ADAM17 Deficiency Protects Against Pulmonary Emphysema

Pulmonary emphysema is the major debilitating component of chronic obstructive pulmonary disease (COPD), which is a leading cause of morbidity and mortality worldwide. The ADAM17 protease mediates inflammation via ectodomain shedding of numerous pro-inflammatory cytokines, cytokine receptors and adhesion molecules, however, its role in the pathogenesis of emphysema and COPD is poorly understood. This study aims to define the role of the protease ADAM17 in the pathogenesis of pulmonary emphysema. ADAM17 protein expression and activation was investigated in lung biopsies from emphysema patients, as well as lungs of the emphysematous gp130F/F mouse model and an acute (4 day) cigarette smoke (CS)-induced lung pathology model. The Adam17ex/ex mice, which display significantly reduced global ADAM17 expression, were coupled with emphysema-prone gp130F/F mice to produce gp130F/F:Adam17ex/ex.
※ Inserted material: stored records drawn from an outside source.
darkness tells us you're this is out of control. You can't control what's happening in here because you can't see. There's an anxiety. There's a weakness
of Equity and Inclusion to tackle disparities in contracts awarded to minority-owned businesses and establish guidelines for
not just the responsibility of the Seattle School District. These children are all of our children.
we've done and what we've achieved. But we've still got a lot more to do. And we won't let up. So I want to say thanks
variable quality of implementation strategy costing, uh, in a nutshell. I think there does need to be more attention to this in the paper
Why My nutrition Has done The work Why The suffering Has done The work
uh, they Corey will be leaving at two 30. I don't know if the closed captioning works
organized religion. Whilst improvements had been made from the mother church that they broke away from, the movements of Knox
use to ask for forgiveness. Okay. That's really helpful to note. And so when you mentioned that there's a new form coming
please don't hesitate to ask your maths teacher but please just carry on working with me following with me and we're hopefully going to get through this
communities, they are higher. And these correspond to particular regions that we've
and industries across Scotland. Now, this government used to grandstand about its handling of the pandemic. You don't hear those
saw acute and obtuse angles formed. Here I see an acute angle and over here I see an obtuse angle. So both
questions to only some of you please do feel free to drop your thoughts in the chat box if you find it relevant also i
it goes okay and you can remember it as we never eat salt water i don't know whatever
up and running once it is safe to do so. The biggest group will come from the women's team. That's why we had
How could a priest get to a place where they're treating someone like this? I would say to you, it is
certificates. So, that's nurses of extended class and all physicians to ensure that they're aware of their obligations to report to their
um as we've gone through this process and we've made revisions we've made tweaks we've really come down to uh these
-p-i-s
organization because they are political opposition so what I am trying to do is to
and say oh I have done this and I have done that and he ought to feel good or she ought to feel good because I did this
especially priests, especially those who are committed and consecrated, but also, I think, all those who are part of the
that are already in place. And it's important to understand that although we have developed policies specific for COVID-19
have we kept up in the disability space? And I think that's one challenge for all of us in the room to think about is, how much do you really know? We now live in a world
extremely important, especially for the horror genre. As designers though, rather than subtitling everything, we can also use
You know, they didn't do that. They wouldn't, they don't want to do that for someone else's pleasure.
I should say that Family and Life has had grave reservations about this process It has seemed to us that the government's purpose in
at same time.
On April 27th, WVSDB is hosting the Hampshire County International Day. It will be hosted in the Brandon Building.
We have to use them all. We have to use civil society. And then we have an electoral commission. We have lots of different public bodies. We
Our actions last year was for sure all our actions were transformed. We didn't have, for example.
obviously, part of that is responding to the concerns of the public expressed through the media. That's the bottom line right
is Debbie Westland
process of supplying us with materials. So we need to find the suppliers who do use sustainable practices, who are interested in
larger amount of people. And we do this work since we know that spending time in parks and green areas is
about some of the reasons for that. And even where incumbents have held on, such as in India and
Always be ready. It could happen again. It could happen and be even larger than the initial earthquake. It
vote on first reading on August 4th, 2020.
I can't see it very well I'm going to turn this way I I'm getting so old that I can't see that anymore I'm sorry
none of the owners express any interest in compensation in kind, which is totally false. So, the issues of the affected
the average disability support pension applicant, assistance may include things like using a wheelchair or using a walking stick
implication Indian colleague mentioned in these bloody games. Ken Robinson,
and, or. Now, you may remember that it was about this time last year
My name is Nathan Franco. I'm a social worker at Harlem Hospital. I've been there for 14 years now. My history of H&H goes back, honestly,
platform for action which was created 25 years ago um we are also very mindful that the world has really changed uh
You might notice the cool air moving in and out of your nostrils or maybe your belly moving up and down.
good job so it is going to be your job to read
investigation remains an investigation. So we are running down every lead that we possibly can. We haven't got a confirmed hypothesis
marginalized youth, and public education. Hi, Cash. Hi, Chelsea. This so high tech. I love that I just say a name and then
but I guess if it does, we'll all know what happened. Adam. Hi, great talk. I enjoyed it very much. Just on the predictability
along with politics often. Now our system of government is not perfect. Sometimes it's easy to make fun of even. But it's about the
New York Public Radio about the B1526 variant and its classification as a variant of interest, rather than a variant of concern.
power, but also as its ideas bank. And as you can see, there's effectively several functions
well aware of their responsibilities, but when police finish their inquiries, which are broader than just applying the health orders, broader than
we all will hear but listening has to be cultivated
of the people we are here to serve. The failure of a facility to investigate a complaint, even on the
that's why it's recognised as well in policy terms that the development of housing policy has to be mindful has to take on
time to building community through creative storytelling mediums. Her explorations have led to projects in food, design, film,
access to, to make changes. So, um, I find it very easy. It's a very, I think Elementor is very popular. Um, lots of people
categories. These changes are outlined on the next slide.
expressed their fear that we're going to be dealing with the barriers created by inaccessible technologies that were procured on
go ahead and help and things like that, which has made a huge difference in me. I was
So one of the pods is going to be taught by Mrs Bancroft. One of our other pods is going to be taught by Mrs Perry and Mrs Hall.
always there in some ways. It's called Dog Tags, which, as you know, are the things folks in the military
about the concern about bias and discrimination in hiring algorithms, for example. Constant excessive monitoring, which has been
Both Adam17ex/ex and WT mice were subjected to acute CS exposure. Histological, immunohistochemical, immunofluorescence and molecular analyses, as well as lung function tests, were performed to assess pulmonary emphysema, inflammation and alveolar cell apoptosis. ADAM17 was hyperphosphorylated in the lungs of emphysema patients, and also emphysematous gp130F/F and CS-exposed mice. ADAM17 deficiency ameliorated the development of pulmonary emphysema in gp130F/F mice by suppressing elevated alveolar cell apoptosis. In addition, genetic blockade of ADAM17 protected mice from CS-induced pulmonary inflammation and alveolar cell apoptosis. Our study places the protease ADAM17 as a central molecular switch implicated in the development of pulmonary emphysema, which paves the way for using ADAM17 inhibitors as potential therapeutic agents to treat COPD and emphysema.